Not only that, I love how the characters are portrayed correctly to add authenticity to the comic strips and them to stay true to the flavour of the animated show.
Furthermore, each page differs from each other in terms of the amount of vertical and horizontal rectangular boxes in addition to them being in numerous varied sizes, heights and widths. Sometimes, they include one, two, three, four, five or six boxes, depending on how they are laid out.
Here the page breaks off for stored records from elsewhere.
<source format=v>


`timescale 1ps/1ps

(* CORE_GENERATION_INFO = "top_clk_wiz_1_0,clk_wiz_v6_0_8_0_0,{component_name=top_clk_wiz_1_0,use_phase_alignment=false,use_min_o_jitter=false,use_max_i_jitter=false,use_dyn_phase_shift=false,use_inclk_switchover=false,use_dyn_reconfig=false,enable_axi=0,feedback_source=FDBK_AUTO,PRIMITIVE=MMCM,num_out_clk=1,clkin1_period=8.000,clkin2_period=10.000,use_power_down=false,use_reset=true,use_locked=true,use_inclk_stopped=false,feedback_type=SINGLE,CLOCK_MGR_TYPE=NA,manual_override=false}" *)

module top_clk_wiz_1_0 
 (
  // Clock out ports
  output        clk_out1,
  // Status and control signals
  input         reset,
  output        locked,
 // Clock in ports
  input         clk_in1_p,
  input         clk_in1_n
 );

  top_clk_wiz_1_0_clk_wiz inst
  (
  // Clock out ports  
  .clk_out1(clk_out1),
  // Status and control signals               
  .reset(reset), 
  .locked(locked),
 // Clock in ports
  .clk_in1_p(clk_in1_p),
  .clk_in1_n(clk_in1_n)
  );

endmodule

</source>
Additionally, I appreciate how the thick black outlined characters complimented the multicoloured locales, which is a familiar sight from the abovementioned critically-acclaimed cartoon. There are times when some parts of the scenery (e.g. the milk cartons positioned in a bountiful of rows on the shelves in the Malph’s Market from the “Paranoid Puffs” comic book strip) are outlined in thick or thin black-hued ink with the purpose of making the backdrops, objects and the characters stand out and clearer to see.
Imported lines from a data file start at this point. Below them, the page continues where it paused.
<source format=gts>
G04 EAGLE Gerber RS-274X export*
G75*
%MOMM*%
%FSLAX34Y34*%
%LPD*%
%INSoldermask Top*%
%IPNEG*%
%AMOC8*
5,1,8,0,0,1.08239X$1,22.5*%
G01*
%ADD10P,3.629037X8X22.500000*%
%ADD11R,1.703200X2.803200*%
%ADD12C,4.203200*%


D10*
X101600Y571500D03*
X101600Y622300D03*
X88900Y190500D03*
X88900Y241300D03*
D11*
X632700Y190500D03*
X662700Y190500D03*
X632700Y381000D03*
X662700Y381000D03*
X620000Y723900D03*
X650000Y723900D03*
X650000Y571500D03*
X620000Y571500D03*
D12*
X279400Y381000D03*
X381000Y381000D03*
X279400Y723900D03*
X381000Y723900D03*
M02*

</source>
Back in my day, each of the comic book strips are incredible page-turners, these pages are eye-catching easy to lose myself in and I absolutely loved every second of reading cover to cover thanks to the well-written and well-scripted dialogue but said comic book strips are nostalgic to re-read and look back on since they’re over a decade old. 15 years old to be precise, according to my mathematics. Unfortunately, my love for the cartoon waned as I started to grow older with each passing year and when the abovementioned cartoon ended back in 2005. I still like said cartoon but not as much as I used to.
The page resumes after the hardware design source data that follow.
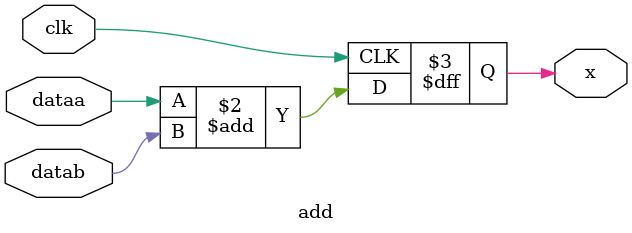
<source format=v>
module add
(
	input dataa,
	input datab,
	input clk,
	output  x 
);

	always @ (posedge clk)
	begin
		x <= dataa + datab;
	end

endmodule


</source>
Just like every non-The Powerpuff Girls comic book, each comic book in the annual contained onomatopoeia words to represent sounds and noises. For instance, in “Dial ‘M’ For Mojo!”, the words, “DEEP BEEP PEEP MEEP BEEP DEEP”, is shown next to Mojo Jojo (the main antagonist of The Powerpuff Girls and the girls’ arch enemy), who is ordering pizza using his red telephone by pushing buttons.
Are the annual and the comic book strips still just as fantastic as I remembered? To be honest, it’s hard to say when I rarely read comic books. The most recent comic books I’ve read are the Ratchet & Clank comic book series, My Little Pony 2013 Annual and My Little Pony: Friendship Is Magic – Equestria Girls Holiday Special. However, the intricate, colourful settings and characters and the professionally drawn locations and characters within each comic book strip in The Powerpuff Girls Annual 2002 say otherwise. In fact, they speak for themselves.
Bottom line, I’d recommend The Powerpuff Girls Annual 2002 to every single die-hard Powerpuff Girls fan and each Cartoon Network fan, regardless of me already moving on to other interests and cartoons.